(待答问题)
A) 在 RabbitMQ 集群配置文档中，执行启用管理插件命令后，输出里有一份已启用插件的名单。请写出其中全部插件的名称。
B) 请把 RabbitMQ 集群配置文档中从“第一个节点rabbitmq-101:”开始、到 chmod 命令那一行结束的部分改写成简短的步骤列表，并保留主要信息。
C) 请把 RabbitMQ 集群配置文档里的“将上面的 .cookie 文件分发到其他节点”这句话译成英文。

(所给原文)

+++++

RabbitMQ 集群配置。
安装
节点
vim /etc/hosts
192.168.128.101 rabbitmq-101
192.168.128.102 rabbitmq-102
192.168.128.103 rabbitmq-103
systemctl stop firewalld.service
rpm安装
yum install rabbitmq-server -y
优化
systemctl enable rabbitmq-server
vim /usr/lib/systemd/system/rabbitmq-server.service
[Service]
LimitNOFILE = 300000
systemctl daemon-reload
修改 /etc/rabbitmq/rabbitmq.config:259/340
[
{rabbit,
...
{cluster_partition_handling, autoheal}
...
},
{rabbitmq_management,
...
{rates_mode, none} or
{rates_mode, basic} or
{rates_mode, detailed}
...
}
]
启动集群
准备
第一个节点rabbitmq-101:
systemctl start rabbitmq-server
cp -rp /var/lib/rabbitmq/.erlang.cookie /tmp/.erlang.cookie
chown rabbitmq. /tmp/.erlang.cookie -R
chown rabbitmq. /var/lib/rabbitmq/.erlang.cookie -R
chmod 0400 /var/lib/rabbitmq/.erlang.cookie
将上面的 .cookie 文件分发到其他节点
scp /var/lib/rabbitmq/.erlang.cookie rabbitmq-102:~
scp /var/lib/rabbitmq/.erlang.cookie rabbitmq-103:~
启动所有节点 RabbitMQ 服务:
systemctl start rabbitmq-server
组建集群
rabbitmqctl stop_app;
rabbitmqctl join_cluster rabbit@rabbitmq-101 --ram;
rabbitmqctl start_app;
[root@rabbitmq-102 ~]# rabbitmqctl stop_app;
Stopping node 'rabbit@rabbitmq-102' ...
[root@rabbitmq-102 ~]# rabbitmqctl join_cluster rabbit@rabbitmq-101 --ram;
Clustering node 'rabbit@rabbitmq-102' with 'rabbit@rabbitmq-101' ...
[root@rabbitmq-102 ~]# rabbitmqctl start_app
Starting node 'rabbit@rabbitmq-102' ...
设置 HA
rabbitmqctl set_policy ha-all '^(?!amq\.).*' '{"ha-mode": "all"}'
启动管理插件
节点执行:
rabbitmq-plugins enable rabbitmq_management
[root@rabbitmq-101 ~]# rabbitmq-plugins enable rabbitmq_management
The following plugins have been enabled:
mochiweb
webmachine
rabbitmq_web_dispatch
amqp_client
rabbitmq_management_agent
rabbitmq_management
Applying plugin configuration to rabbit@rabbitmq-101... started 6 plugins.

+++++

(所给资料)

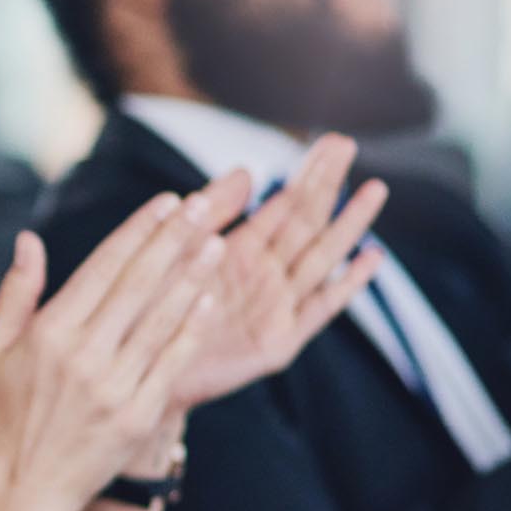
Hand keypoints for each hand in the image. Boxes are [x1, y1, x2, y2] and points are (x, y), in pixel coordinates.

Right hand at [0, 190, 226, 510]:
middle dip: (174, 239)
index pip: (102, 268)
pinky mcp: (136, 414)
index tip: (166, 203)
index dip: (138, 231)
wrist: (27, 488)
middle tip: (205, 205)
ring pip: (161, 318)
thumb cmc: (9, 415)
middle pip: (138, 284)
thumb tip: (28, 241)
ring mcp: (112, 386)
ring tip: (217, 243)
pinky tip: (208, 301)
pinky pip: (171, 362)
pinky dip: (191, 329)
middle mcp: (82, 355)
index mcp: (48, 333)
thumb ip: (16, 293)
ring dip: (192, 277)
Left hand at [173, 139, 388, 409]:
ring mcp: (275, 307)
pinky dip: (347, 285)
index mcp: (240, 252)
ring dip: (348, 225)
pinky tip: (370, 258)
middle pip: (307, 223)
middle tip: (350, 145)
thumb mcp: (178, 253)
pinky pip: (320, 309)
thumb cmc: (149, 312)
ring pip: (321, 258)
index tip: (335, 140)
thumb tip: (246, 170)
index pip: (285, 206)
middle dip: (328, 186)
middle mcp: (264, 276)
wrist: (135, 369)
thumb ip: (210, 216)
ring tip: (374, 190)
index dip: (310, 174)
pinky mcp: (278, 342)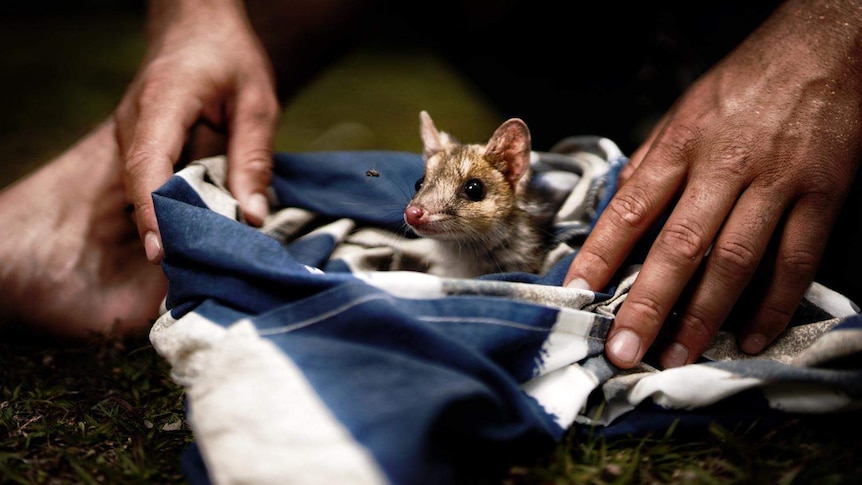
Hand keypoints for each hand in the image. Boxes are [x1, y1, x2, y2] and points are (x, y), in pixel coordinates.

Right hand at [114, 0, 279, 262]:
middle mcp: (136, 122)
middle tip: (195, 273)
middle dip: (165, 231)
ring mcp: (132, 133)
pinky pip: (151, 182)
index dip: (153, 211)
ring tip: (198, 262)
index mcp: (164, 103)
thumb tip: (252, 216)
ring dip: (169, 223)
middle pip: (142, 186)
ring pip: (144, 188)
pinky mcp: (140, 143)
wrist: (194, 23)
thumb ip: (254, 158)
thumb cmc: (228, 56)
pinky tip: (197, 232)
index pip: (149, 164)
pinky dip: (171, 207)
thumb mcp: (257, 102)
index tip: (162, 251)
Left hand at [564, 0, 861, 367]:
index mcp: (681, 146)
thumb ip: (651, 163)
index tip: (578, 294)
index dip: (600, 256)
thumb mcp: (683, 112)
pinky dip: (775, 304)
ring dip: (705, 316)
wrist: (825, 46)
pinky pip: (797, 260)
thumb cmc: (745, 82)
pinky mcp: (822, 195)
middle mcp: (724, 167)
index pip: (630, 210)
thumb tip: (617, 207)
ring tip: (679, 355)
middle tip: (625, 350)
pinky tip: (753, 336)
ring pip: (735, 261)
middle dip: (647, 305)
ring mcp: (776, 183)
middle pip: (678, 247)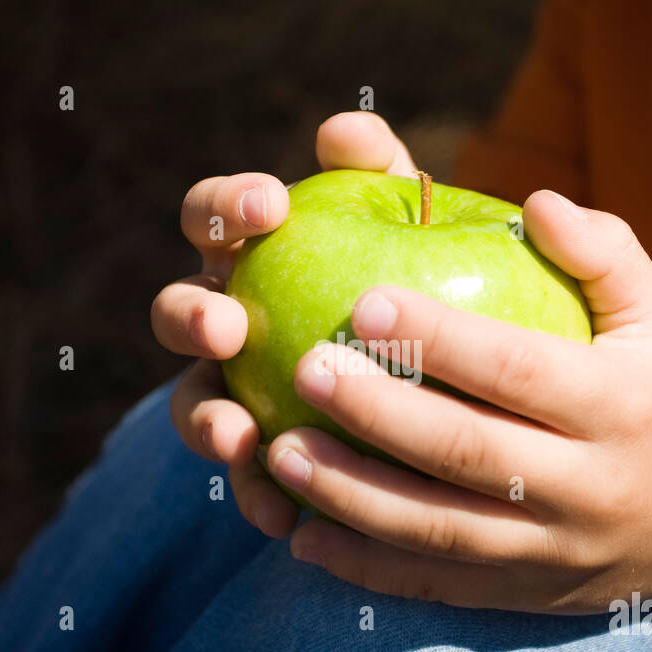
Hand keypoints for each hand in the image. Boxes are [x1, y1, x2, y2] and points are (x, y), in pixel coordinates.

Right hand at [151, 111, 417, 537]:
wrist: (472, 392)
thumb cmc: (444, 287)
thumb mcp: (430, 229)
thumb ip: (389, 176)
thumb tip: (343, 131)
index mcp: (257, 255)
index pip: (213, 217)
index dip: (224, 206)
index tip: (270, 205)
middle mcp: (233, 322)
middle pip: (179, 313)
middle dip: (190, 317)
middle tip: (227, 328)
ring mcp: (241, 396)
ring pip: (194, 406)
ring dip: (204, 420)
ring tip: (238, 437)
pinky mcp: (266, 464)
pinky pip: (247, 485)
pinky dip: (259, 498)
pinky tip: (288, 519)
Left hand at [268, 191, 651, 612]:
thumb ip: (606, 252)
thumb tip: (535, 200)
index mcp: (621, 407)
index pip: (519, 369)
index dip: (441, 338)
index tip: (364, 301)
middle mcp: (589, 487)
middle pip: (468, 454)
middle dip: (379, 414)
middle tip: (304, 369)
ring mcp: (553, 553)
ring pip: (439, 530)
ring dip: (351, 495)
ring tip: (279, 453)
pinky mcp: (522, 596)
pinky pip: (435, 585)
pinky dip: (364, 566)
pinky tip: (301, 536)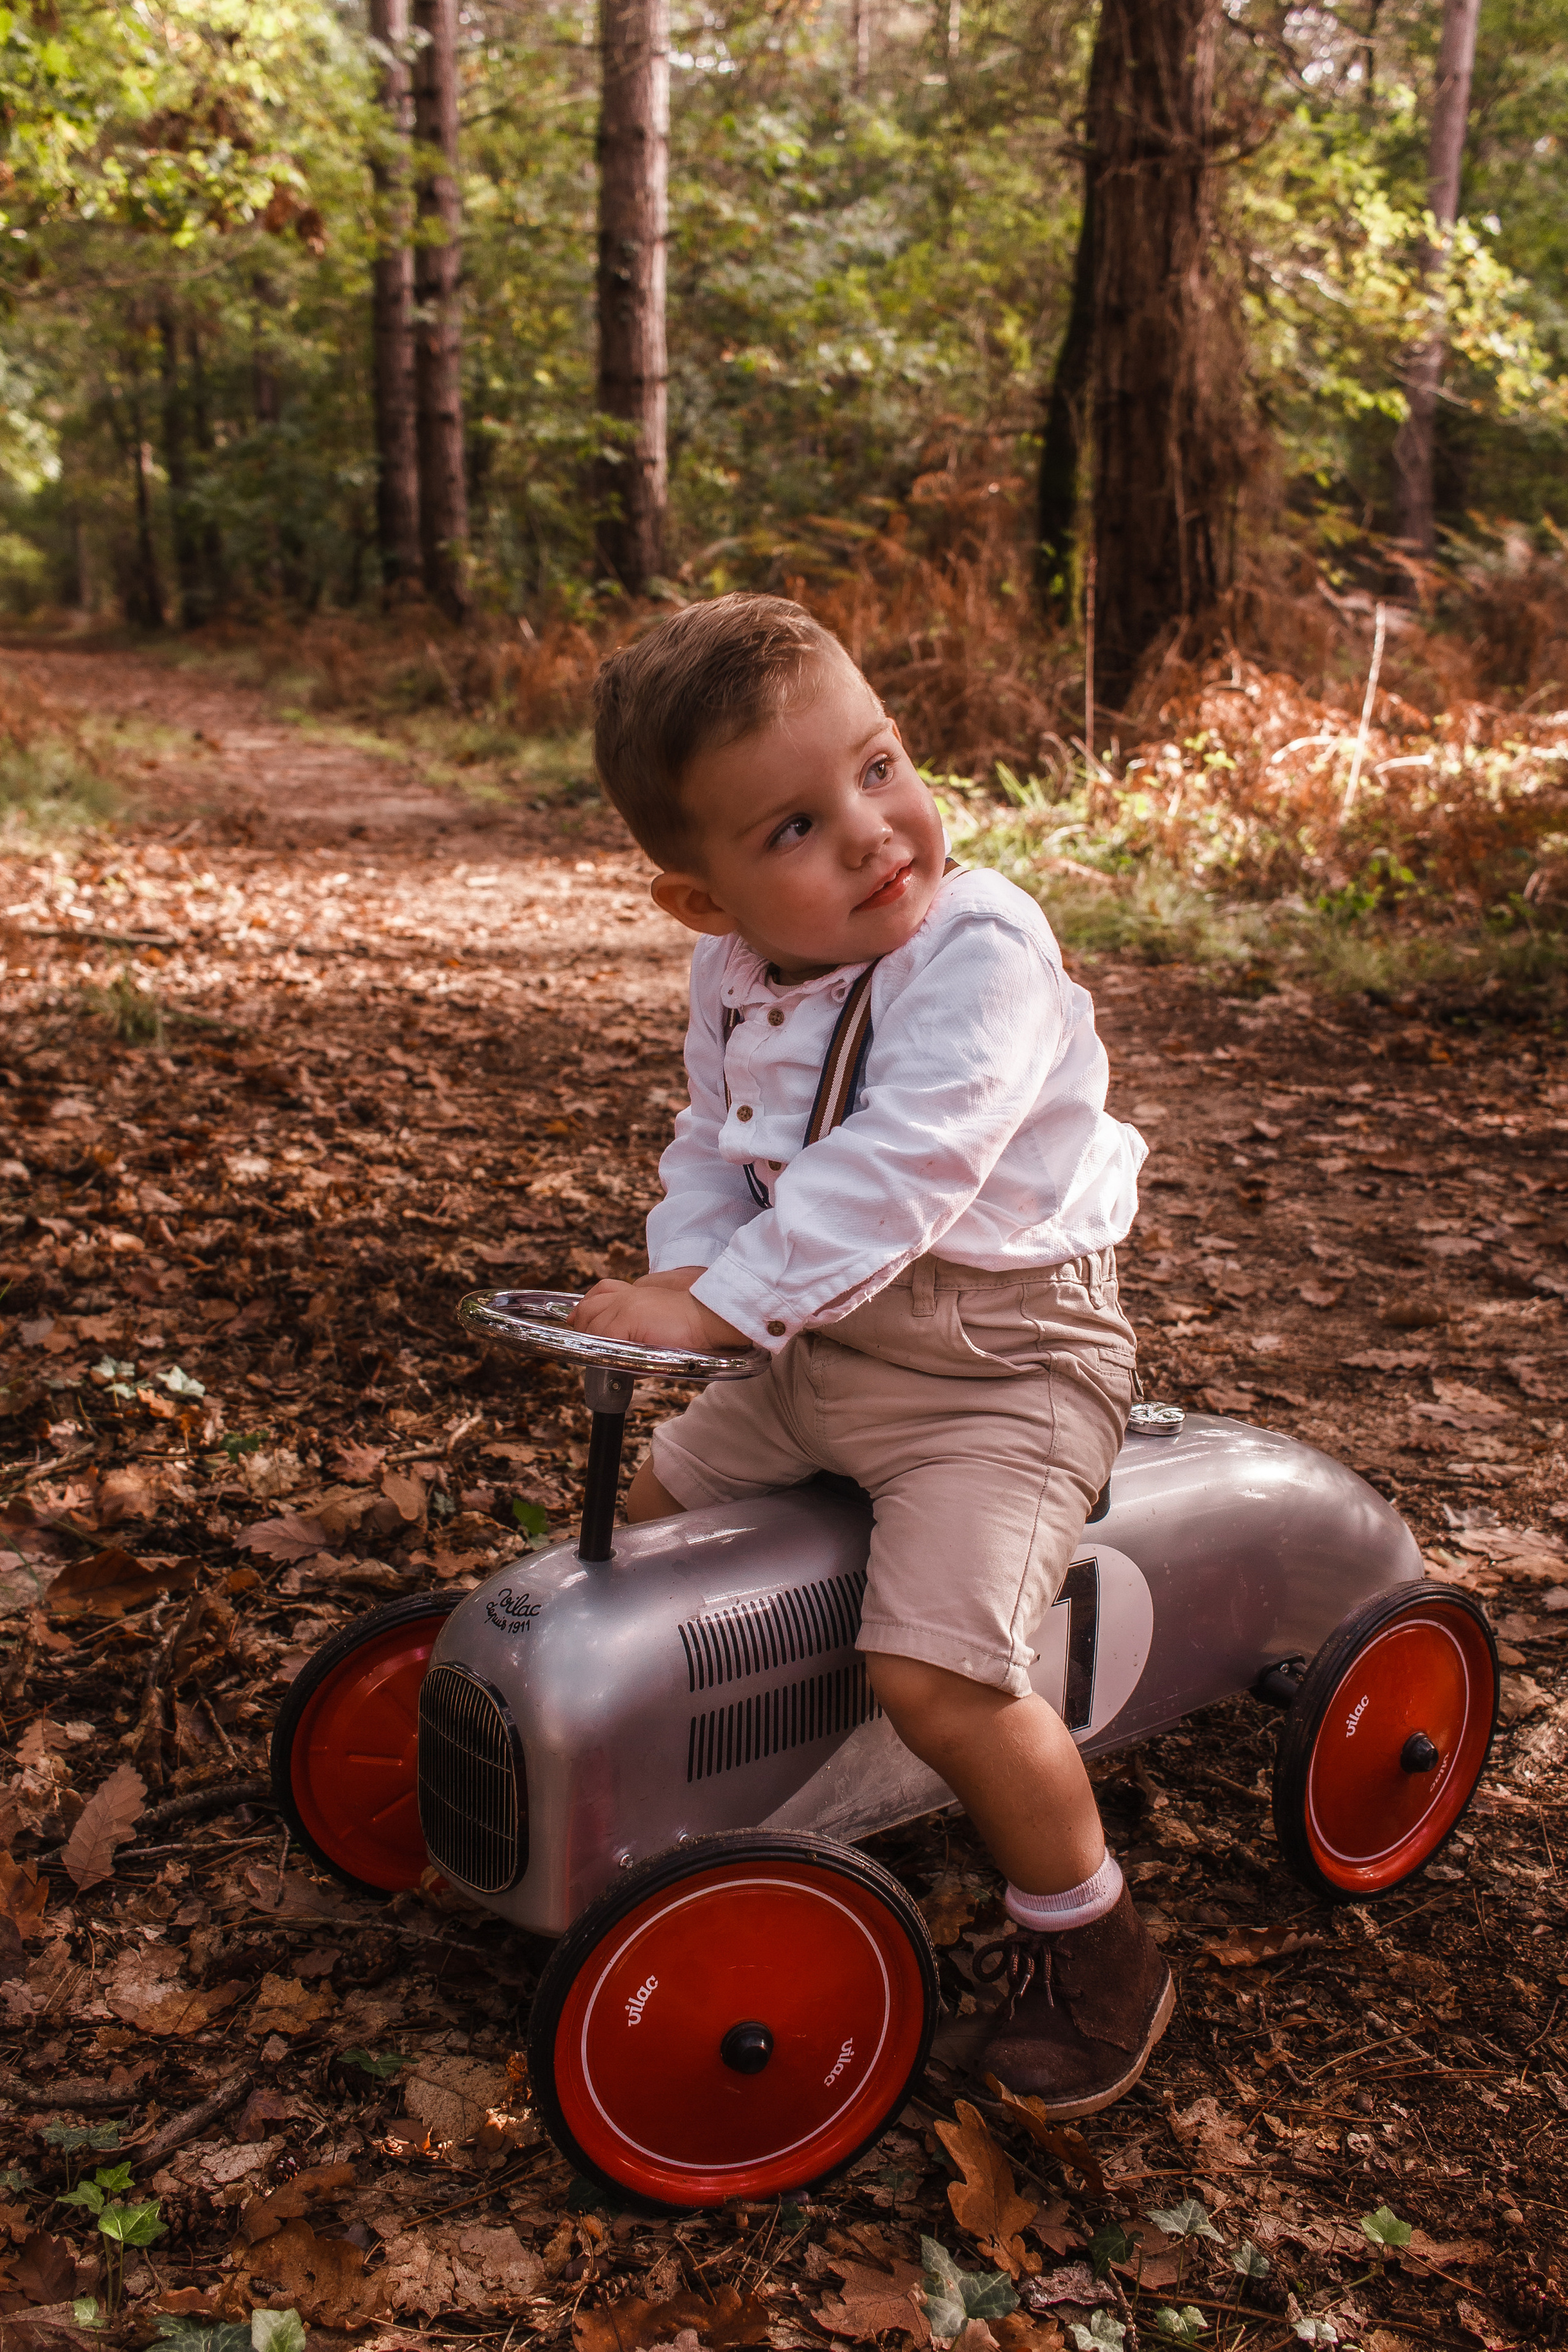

+++++

(参考答案)
A)
mochiweb
webmachine
rabbitmq_web_dispatch
amqp_client
rabbitmq_management_agent
rabbitmq_management

B)
- 在第一个节点 rabbitmq-101 上启动 rabbitmq-server 服务
- 将 /var/lib/rabbitmq/.erlang.cookie 连同属性复制为 /tmp/.erlang.cookie
- 把这两个 .erlang.cookie 文件的属主改为 rabbitmq
- 将 /var/lib/rabbitmq/.erlang.cookie 的权限设为 0400

C) Distribute the .cookie file above to the other nodes.